I'm not going to bother you with the thread count. Only this much: The single Access (365, V2301) process used 7(!) different CPU cores (of 12 available) while executing that query.
Remember that Windows uses an internal "round-robin" scheduler to speed up context switching and as a way to diminish heat load on any one CPU core. Was that usage seven cores simultaneously or in sequence? I.e. did it just happen to touch seven of the twelve cores before the query was finished? That COULD have been because the query only took seven internal scheduler cycles. Not sure about how long that would be, but if it is even something like 16.66 msec, that is literally 50 million instructions per cycle. AND if it is working fromn a SSD then the disk latency isn't that long either. The query you named only returned 3800 records, which isn't very many.
I used to run an OpenVMS with an 8-thread Longhorn CPU (64-bit) from Intel. I know for an absolute fact that my single-threaded processes nonetheless used multiple cores. And the same guy who wrote the kernel of OpenVMS (Dave Cutler) is ALSO the guy who wrote the security and scheduler kernel of Windows NT - and he explicitly reported that he used VMS software designs for a lot of things. He got away with that because for a while back then, Microsoft and Digital Equipment Corp. had a teaming agreement in which they shared technology. That is also why OpenVMS can run on IBM XEON processors. And that is why the Windows Memory Dynamics almost perfectly match OpenVMS methods.
The problem here is that the Access MAIN code was designed to be single-threaded and to run in a single-threaded environment. As I said, if you use some kind of API, you can multi-thread within VBA. We had someone about three or four years ago who wanted to multi-thread while using WinSock routines as a listener while running other queries and VBA. So I will not say it is at all impossible. I said, and I meant, "fresh out-of-the-box" Access is fully synchronous due to single-threading.

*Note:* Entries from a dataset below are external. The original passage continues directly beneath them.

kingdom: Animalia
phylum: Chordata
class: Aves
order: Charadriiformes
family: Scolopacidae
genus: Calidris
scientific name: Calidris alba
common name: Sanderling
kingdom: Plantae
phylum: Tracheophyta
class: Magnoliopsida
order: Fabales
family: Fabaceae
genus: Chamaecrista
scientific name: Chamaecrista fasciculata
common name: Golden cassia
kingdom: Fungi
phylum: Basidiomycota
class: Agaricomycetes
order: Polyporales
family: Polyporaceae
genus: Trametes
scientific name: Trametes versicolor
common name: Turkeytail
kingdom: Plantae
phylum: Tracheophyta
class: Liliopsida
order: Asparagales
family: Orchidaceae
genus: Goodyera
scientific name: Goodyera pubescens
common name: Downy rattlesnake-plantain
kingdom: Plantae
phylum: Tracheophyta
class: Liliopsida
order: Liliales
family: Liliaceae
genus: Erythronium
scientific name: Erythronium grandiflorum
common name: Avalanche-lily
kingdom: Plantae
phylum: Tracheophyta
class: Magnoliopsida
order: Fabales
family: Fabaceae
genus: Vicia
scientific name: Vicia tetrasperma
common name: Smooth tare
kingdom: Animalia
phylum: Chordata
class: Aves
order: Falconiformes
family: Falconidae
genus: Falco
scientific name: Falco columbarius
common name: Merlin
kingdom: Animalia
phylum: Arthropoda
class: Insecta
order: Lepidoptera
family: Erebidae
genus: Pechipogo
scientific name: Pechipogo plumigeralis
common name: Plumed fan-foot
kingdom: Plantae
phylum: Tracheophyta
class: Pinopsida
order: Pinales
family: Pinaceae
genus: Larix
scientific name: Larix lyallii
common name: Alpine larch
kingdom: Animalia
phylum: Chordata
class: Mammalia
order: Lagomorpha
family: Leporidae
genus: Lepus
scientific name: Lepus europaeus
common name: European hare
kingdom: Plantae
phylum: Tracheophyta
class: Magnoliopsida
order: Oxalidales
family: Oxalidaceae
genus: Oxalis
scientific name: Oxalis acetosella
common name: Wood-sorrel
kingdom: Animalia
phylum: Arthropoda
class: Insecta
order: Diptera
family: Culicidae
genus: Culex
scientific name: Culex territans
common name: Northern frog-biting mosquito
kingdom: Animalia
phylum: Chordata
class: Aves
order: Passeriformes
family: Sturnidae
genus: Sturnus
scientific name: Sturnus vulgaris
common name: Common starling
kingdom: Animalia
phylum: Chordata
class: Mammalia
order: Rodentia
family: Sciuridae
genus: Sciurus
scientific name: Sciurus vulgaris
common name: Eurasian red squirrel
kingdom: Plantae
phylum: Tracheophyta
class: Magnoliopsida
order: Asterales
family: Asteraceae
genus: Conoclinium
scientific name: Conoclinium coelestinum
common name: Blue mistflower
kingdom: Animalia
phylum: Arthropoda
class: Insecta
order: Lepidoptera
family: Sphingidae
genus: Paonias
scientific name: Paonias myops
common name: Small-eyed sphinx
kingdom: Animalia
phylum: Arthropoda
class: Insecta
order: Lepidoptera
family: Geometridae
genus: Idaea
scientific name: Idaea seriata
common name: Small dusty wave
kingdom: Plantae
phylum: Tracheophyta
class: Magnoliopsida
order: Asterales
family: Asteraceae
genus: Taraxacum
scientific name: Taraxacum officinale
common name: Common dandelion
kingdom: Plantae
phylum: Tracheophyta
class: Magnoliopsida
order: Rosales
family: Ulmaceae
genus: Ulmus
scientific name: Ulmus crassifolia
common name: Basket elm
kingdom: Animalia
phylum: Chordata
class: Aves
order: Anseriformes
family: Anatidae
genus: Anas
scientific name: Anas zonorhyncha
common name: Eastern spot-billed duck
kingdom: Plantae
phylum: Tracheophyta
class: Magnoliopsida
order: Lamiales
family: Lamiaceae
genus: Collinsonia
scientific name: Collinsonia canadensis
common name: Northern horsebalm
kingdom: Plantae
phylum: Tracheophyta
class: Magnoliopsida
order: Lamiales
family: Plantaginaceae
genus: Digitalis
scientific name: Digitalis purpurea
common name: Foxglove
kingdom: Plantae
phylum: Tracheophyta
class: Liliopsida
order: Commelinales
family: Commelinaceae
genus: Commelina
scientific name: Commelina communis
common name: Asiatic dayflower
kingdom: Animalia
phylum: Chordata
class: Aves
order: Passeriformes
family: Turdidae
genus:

In your video you split hairs regarding VBA being interpreted, emulated, or executed. The correct answer is "emulated" for VBA, "interpreted" for SQL (I think), "executed" for the code in the libraries and MAIN program. I don't dispute the possibility of methods to trigger multi-threading. I don't dispute that you could build your own DLL to go multi-threaded. But that deviates from the question at hand.
In the original post that triggered this diversion, the question came up as to having things happen between parent and child forms. The OP was asking for something that isn't built into Access. Using the API calls to create threads, perhaps he COULD have gotten some level of simultaneity, though I doubt it because of there being TWO forms and because we cannot see the Access portion of form code, only the event code that we write. We can get an event routine to create a program fork, but whether Access would honor it is a totally different question. I'm not sure what would happen if a child form with fork-level code suddenly gets closed with the forked code is still active. I also question what would happen when the forked event code does an Exit Sub while some other form code does a simultaneous Exit Sub. Which thread becomes primary? You pointed out the need to protect threads from each other. I believe that in an emulated environment, that might be more difficult than for a truly compiled environment. (The latter is only a statement of opinion.)
But for either case, the line from the old TV show "The Honeymooners" comes to mind... "Bang, Zoom, straight to the moon." One slip-up in the context of the parallel execution setup and things WILL crash. Your disclaimer at the front of your video IS absolutely correct - this technique is not for production use.